Wind, ecco la chance russa nonostante il no norvegese

di Valerio Longhi

La strada alla fine è più lunga e tortuosa del previsto: già il 4 ottobre si era anticipata la fine di Wind Italia in mano ai russi di Vimpelcom, ma  oggi si riesce ad avvicinarsi sempre più alla parola fine di un lungo percorso.

Tanto lungo che si è passati anche attraverso la trasformazione di Weather in Wind Telecom , un passaggio che comunque potrebbe a compimento l’accordo tra VimpelCom e Wind Telecom. Almeno stando alle parole odierne di Sawiris che conferma quanto sia presente al momento “una chance molto grande” per concludere l’operazione.

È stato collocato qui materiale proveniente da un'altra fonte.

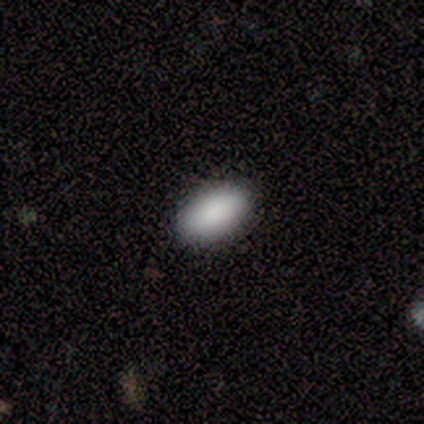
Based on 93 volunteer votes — This appears to be a smooth galaxy with no disk features (91%) that is in between round and cigar-shaped (95%). Merging: none (95%).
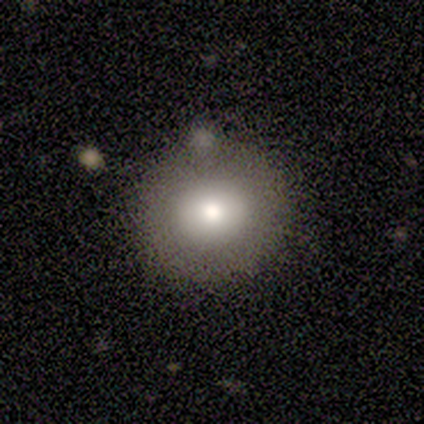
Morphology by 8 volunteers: A smooth galaxy with no disk features (50%) that is round (100%). Merging: none (86%).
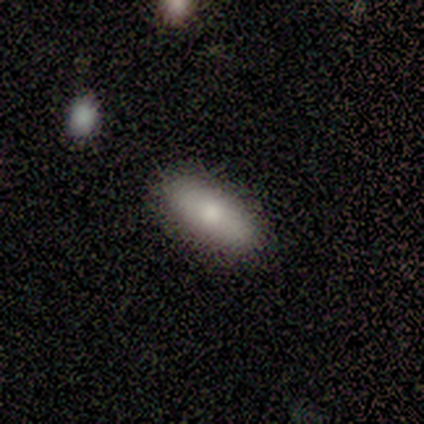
Overall: smooth (80%). How rounded: in between (50%, tied with cigar-shaped). Merging: none (80%).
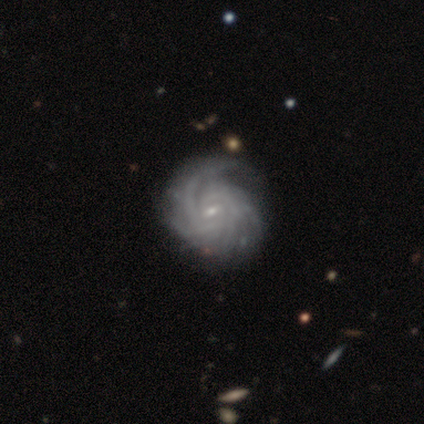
This appears to be a featured or disk galaxy (100%) with a strong bar (100%), tight (100%) spiral arms (100%) and a small central bulge (100%). Merging: none (100%).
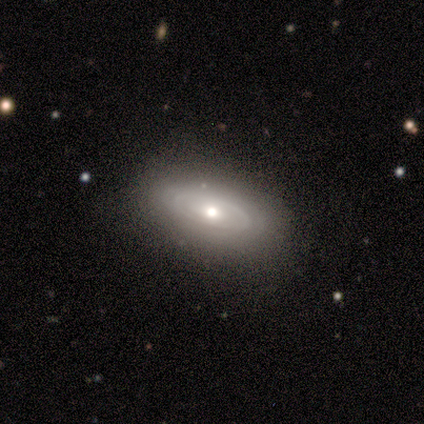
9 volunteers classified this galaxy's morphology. smooth-or-featured: featured or disk: 56% | smooth: 44% | star or artifact: 0%
  disk-edge-on: no: 100% | yes: 0%
    bar: no: 100% | strong: 0% | weak: 0%
    has-spiral-arms: no: 100% | yes: 0%
    bulge-size: moderate: 80% | small: 20% | dominant: 0% | large: 0% | none: 0%
  merging: none: 100% | minor disturbance: 0% | major disturbance: 0% | merger: 0%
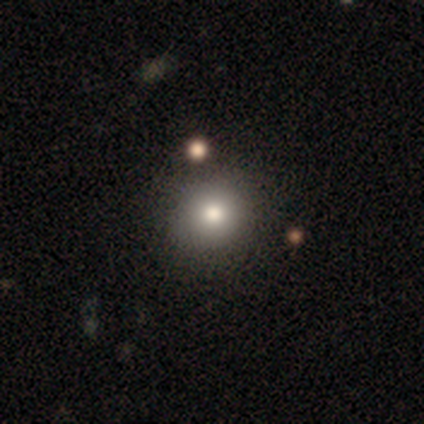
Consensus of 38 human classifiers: smooth 84%, star or artifact 11%, featured or disk 5%. Down the decision tree: how rounded — round (84%); merging — none (59%).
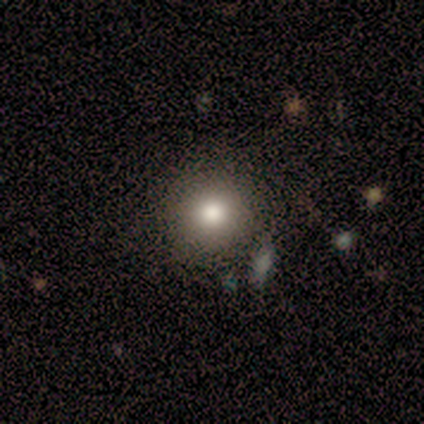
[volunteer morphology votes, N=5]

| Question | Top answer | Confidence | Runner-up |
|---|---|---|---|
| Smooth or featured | smooth | 80% | star or artifact (20%) |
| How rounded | round | 100% | — |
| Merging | minor disturbance | 50% | none (25%) |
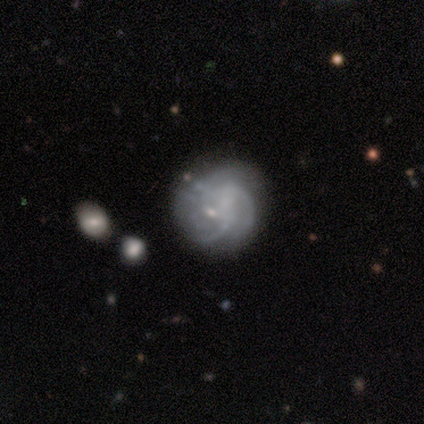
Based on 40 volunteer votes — Overall: featured or disk (92%). Edge-on disk: no (95%). Bar: no (66%; weak 31%). Spiral arms: yes (89%). Spiral arm count: 3 (42%; can't tell 32%). Spiral winding: tight (48%; medium 35%). Bulge size: small (57%; none 40%). Merging: none (32%; major disturbance 22%).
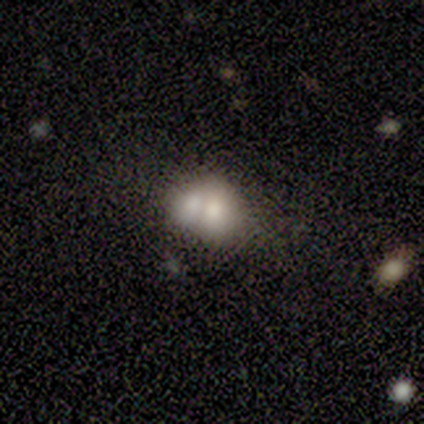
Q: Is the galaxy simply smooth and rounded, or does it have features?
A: smooth — 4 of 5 (80%).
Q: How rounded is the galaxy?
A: round — 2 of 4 (50%, tied with in between).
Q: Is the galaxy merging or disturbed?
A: none — 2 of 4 (50%, tied with merger).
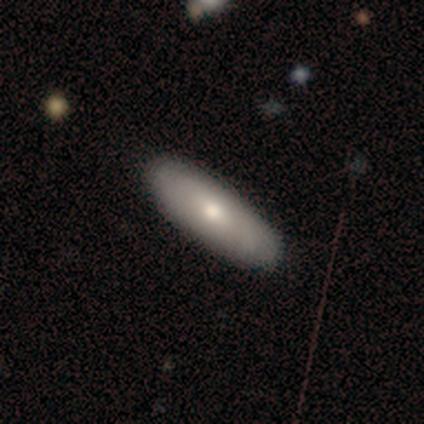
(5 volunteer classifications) Overall: smooth (80%). How rounded: in between (75%). Merging: none (100%).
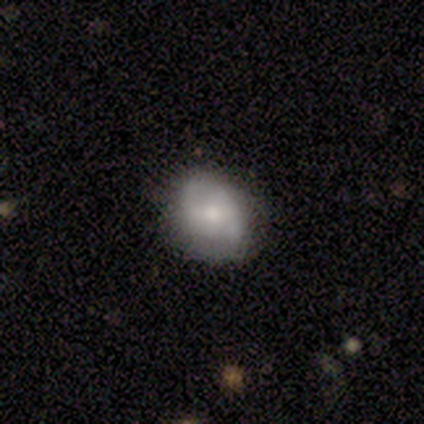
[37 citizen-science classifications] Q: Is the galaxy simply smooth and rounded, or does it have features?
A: featured or disk — 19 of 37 (51%).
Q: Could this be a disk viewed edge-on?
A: no — 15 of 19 (79%).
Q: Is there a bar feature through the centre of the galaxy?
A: no — 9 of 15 (60%).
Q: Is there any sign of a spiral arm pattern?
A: yes — 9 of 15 (60%).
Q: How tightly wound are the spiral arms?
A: medium — 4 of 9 (44%, tied with loose).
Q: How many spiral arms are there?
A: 2 — 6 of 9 (67%).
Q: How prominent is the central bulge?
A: moderate — 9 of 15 (60%).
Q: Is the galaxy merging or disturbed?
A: none — 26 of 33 (79%).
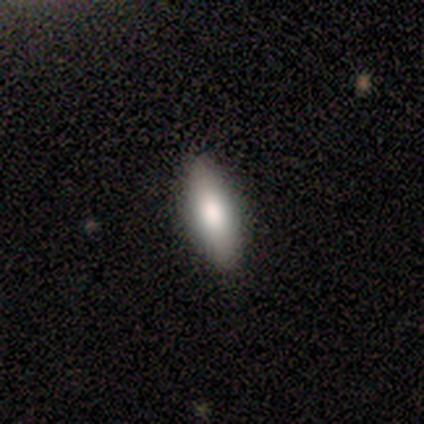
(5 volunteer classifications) Volunteers were most divided on "how rounded": in between: 75%, cigar-shaped: 25%, round: 0%. More confident: merging — none (100%); smooth or featured — smooth (80%).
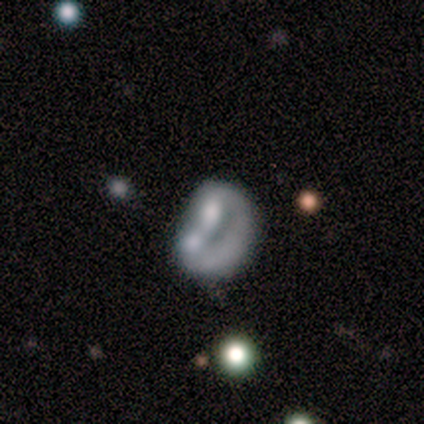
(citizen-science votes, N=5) Morphology: type=featured or disk (60%); edge-on=no (100%); bar=no (100%); spiral arms=no (67%); bulge=none (67%); merging=major disturbance (40%, tied with merger).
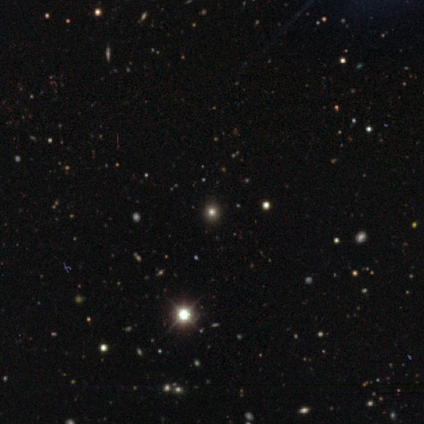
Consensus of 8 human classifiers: Overall: star or artifact (50%; smooth 38%).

Siamo a un passo in realtà, dopo CdA ed assemblea sono d’accordo, mancano alcuni parametri che citiamo a fine articolo.

Quel che nasce è comunque un soggetto importante, tutt’altro che secondario: a fusione avvenuto avremmo il quinto operatore mondiale in numeri di clienti. Un gestore in cui l’Italia gioca un ruolo importante.

La nostra Wind, infatti, vale da sola un terzo di ricavi di un soggetto che sarà operativo in 19 nazioni tra Europa, Asia, Africa e Nord America, con 174 milioni di clienti nella telefonia mobile.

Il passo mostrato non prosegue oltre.